Я заметил мелькнувший огонек осмысленности в его глазах, потом их снова залило яростью. Пока он не успел ничего сделать, я сжал кулак и двинул ему слева в челюсть.
— Ты очнулся, или еще двинуть? — спросил я.
— Еще... — пропычал он. Не задумываясь я зарядил ему еще пару ударов.
Гиена поднял глаза. Он тяжело дышал, но уже не пытался нестись куда-то как дикий вепрь. Стер кровь с лица. Ну как, стер, размазал скорее.
— Спаси...бо... — сказал он, протянул руку и хлопнул меня по плечу. — Правда, спасибо.
— Надо похоронить Епифана, — сказал я.
Гиена кивнул.
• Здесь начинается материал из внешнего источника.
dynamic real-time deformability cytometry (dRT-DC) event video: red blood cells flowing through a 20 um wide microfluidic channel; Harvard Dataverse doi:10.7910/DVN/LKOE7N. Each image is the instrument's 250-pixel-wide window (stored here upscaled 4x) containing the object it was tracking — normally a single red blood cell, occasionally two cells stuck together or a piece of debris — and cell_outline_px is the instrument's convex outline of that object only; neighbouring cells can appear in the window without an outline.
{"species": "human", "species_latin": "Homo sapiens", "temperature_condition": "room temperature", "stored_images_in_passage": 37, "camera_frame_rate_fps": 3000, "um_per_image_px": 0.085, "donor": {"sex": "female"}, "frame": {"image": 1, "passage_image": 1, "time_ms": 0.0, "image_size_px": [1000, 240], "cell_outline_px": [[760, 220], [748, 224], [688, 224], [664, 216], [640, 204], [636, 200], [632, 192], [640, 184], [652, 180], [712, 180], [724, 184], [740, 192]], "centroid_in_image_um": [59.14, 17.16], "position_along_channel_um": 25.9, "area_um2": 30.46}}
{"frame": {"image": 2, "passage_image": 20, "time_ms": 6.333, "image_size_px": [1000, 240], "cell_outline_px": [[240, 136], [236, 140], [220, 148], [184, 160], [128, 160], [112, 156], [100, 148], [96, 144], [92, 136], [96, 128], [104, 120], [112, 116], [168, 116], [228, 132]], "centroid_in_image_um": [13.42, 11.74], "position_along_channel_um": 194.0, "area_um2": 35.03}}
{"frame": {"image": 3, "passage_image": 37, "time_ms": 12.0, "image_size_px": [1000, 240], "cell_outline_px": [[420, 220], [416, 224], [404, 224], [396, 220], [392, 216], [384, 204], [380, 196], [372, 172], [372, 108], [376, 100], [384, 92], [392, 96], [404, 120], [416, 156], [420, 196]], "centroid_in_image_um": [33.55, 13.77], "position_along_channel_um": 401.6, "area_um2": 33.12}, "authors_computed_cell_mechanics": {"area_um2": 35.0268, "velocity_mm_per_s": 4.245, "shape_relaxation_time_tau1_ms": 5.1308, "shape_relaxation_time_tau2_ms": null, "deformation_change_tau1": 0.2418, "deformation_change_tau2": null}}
Из глаз его снова покатились слезы. Они смешивались с кровью и капали на рубаху. Уверен, он тоже когда-то точно знал, что мужики не плачут.
Мы вернулись во двор фермы. Бледная Натаха и возникший откуда-то Кузьма расстилали перед воротами кусок светлого полотна.
Мы постояли у свежей могилы, молча. Потом Кузьма завозился, достал из кармана бутылочку мутной жидкости. Выдернул зубами пробку.